Sobre su obra

Conatus

Hispámerica revista de literatura, año XLI, n° 122, Maryland, EEUU, 2012
Por Leonardo Senkman

El último libro de poemas de Liliana Lukin culmina su proyecto de inscribir la letra en el cuerpo, proyecto que viene trabajando a partir de la pos-dictadura y que va del medirse con la des-composición del cuerpo hasta el irresistible deseo de persistir indefinidamente en él. Un periplo escritural que va, precisamente, desde Descomposición (1986, escrito entre 1980-82) a este nuevo libro, luego de haber transitado por Cortar por lo sano (1987, escrito en 1983), Carne de tesoro (1990), Cartas (1992), Retórica erótica (2002), Contrucción comparativa (2003) y Teatro de operaciones-Anatomía y Literatura (2007).
Infatigable y tenaz labor de inscribir desde la atroz desaparición de todo vestigio corporal en los años de plomo –“el cuerpo más cuerpo es el cuerpo muerto” habia escrito sobre los desaparecidos—, hasta la presente celebración dichosa del conatus spinoziano.
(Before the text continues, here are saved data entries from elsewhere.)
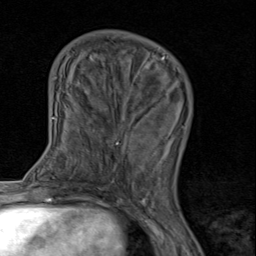
Breast MRI (dynamic contrast-enhanced), one axial slice. Slice 33 of 80 in the series (ordered by position). Cropped to one breast. Dynamic contrast-enhanced series, time point 2 of 8 at this slice position (early post-contrast). 1.5 T. TE 1.7 ms, TR 4.5 ms. 2 mm slice thickness. 256 × 256 image matrix, field of view 180 × 180 mm. Female patient.
Annotated regions visible in this slice (semi-automatic segmentation, software-assisted and operator-edited):
- enhancing-tissue mask used for the functional tumour volume (all voxels passing the contrast-enhancement thresholds inside the analysis volume; usually the tumour): bounding box (x1, y1, x2, y2) in pixels: (91, 89, 170, 186)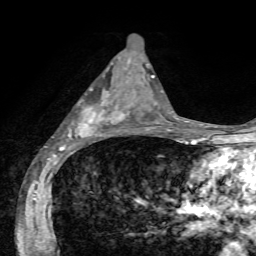
Breast MRI, one axial slice. Position 28 of 72 along the scan axis. Cropped to one breast. Dynamic contrast-enhanced series, time point 2 of 7 at this slice position (early post-contrast). 1.5 T. TE 4.2 ms, TR 8.7 ms. 256 × 256 image matrix, field of view 180 × 180 mm. Female patient.
Annotated regions visible in this slice (semi-automatically segmented with operator editing):
- enhancing-tissue mask used for the functional tumour volume (all voxels passing the contrast-enhancement thresholds inside the analysis volume; usually the tumour): bounding box [x1, y1, x2, y2] px = [67, 63, 124, 140]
El diálogo que es posible escuchar entre la poeta de Buenos Aires y el filósofo de Amsterdam no plasma un cuerpo poético de ideas sobre el pulidor de cristales de la Ética para cuestionar su célebre proposición de que “nadie sabe lo que puede un cuerpo”; más bien oímos una versión femenina de la “poesía del pensar” de Macedonio Fernández a fin de continuar preguntando acerca de las propias inquietudes que Lukin ya se formulaba en Las preguntas (1998) y en otros textos.
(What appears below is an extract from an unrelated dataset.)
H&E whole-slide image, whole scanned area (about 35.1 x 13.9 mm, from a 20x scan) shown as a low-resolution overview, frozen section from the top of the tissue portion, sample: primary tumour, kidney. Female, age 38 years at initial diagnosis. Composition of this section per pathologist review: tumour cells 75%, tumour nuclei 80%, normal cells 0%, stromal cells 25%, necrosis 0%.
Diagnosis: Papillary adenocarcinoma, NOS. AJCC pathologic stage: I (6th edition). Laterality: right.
En su demostración según el orden poético (y no geométrico), Lukin intenta pensar lo que una lectura fascinante del libro de Spinoza es capaz de hacerle al cuerpo de la escritura de ambos, al punto que le adjudica una razón onírica con sabor porteño al judío sefardita excomulgado del siglo XVII holandés, quien no eligió ninguna otra pertenencia fuera de sus propios deseos y sueños. “Yo deseo que la Razón/no sueñe,/sino que obedezca al deseo/ y sirva a la necesidad” (Libro I); “los sueños no cumplidos/se vuelven materia de sueños/ por soñar” (Libro II); “Cuando despierte/ tardaré en recuperarme/ de la desilusión, no como quien desea,/ algo que le es arrebatado, sino como quien sabe/ lo inútil de su sueño,/ pero-no-lo-puede evitar” (Libro III); “Y mi cuerpo goza cuando pienso” (Libro IV).
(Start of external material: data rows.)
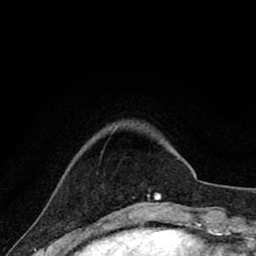
Breast MRI (dynamic contrast-enhanced), one axial slice; slice 12 of 80 in the series (ordered by position); cropped to one breast; dynamic contrast-enhanced series, time point 2 of 8 at this slice position (early post-contrast); 1.5 T; TE 2.8 ms, TR 7.1 ms; 2 mm slice thickness; 256 × 256 image matrix, field of view 140 × 140 mm. Female patient.
Outlined on this slice (semi-automatic segmentation, software-assisted and operator-edited):
- enhancing-tissue mask used for the functional tumour volume (all voxels passing the contrast-enhancement thresholds inside the analysis volume; usually the tumour): bounding box (x1, y1, x2, y2) in pixels: (132, 192, 161, 200)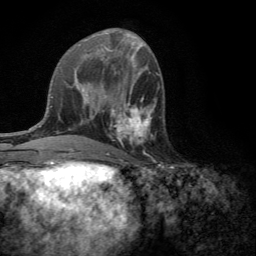
Breast MRI (dynamic contrast-enhanced), one axial slice. Slice 57 of 134 in the series (ordered by position). Cropped to one breast. Dynamic contrast-enhanced series, time point 2 of 6 at this slice position (early post-contrast). 3 T. TE 2.8 ms, TR 7.2 ms. 1.2 mm slice thickness. 256 × 256 image matrix, field of view 180 × 180 mm. Female patient.
Outlined on this slice (semi-automatically segmented with operator editing):
- enhancing-tissue mask used for the functional tumour volume (all voxels passing the contrast-enhancement thresholds inside the analysis volume; usually the tumour): bounding box (x1, y1, x2, y2) in pixels: (109, 101, 155, 155)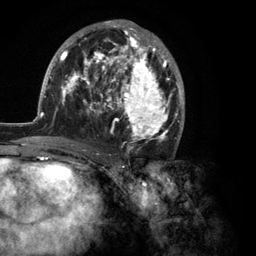
Breast MRI (dynamic contrast-enhanced), one axial slice. Position 63 of 134 along the scan axis. Cropped to one breast. Dynamic contrast-enhanced series, time point 2 of 6 at this slice position (early post-contrast). 3 T. TE 2.8 ms, TR 7.3 ms. 256 × 256 image matrix. Female patient.
Outlined on this slice (semi-automatically segmented with operator editing):
- enhancing-tissue mask used for the functional tumour volume (all voxels passing the contrast-enhancement thresholds inside the analysis volume; usually the tumour): bounding box (x1, y1, x2, y2) in pixels: (35, 20, 185, 150)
A diferencia de otros libros de Lukin en que la indecisión pronominal navega entre el yo y el tú, aquí la voz poética en primera persona suena irremisible, pero se enriquece en el habla ambigua de la visión testimonial del sueño masculino revelado y de la palabra lírica de mujer que nos lo revela. Liliana Lukin poetiza el grado más alto de esa manera de vivir que, en la parte V de la Ética, el filósofo llama “amor Dei intellectualis” y que ella glosa en ese enunciado que alberga al intelecto y a la pasión en dos versos contundentes: “Más allá de la felicidad/no tengo virtudes”.
Si el programa spinoziano ha sido aprender a gozar del mundo cuando un cuerpo puede encontrarse con otro que se componga armoniosamente consigo mismo y lo potencie para perseverar en su ser, la sola escritura poética le basta a Lukin para potenciar el deseo de vivir un encuentro dichoso: “Si me preguntan por qué sueño/ respondo ‘porque puedo’”. Aquí leemos el poder de la poesia para cederle el habla a los cuerpos –no a la razón— cuando procuran encontrarse eludiendo todo sentimiento pasivo de tristeza.
Este libro nos asombra por la osadía de prodigar no una escritura filosófica sino una poética que medita en un orden en que las imágenes y las palabras van componiendo la felicidad misma del poema. Y si resulta aconsejable su lectura recordando algunas de las proposiciones, escolios y demostraciones de Spinoza (indicadas en cursivas) y otros epigramas (de Pirkei Avot y Pierre Klossowski), su disfrute no es para lectores iniciados.
Su prueba final es bella y esencialmente poética: la relación entre cuerpo y letra, el cuerpo que escribe y goza pensando que el poema es capaz de reproducir, duplicándolo en el sueño, ese deseo spinoziano de soltar felices nuestro conatus.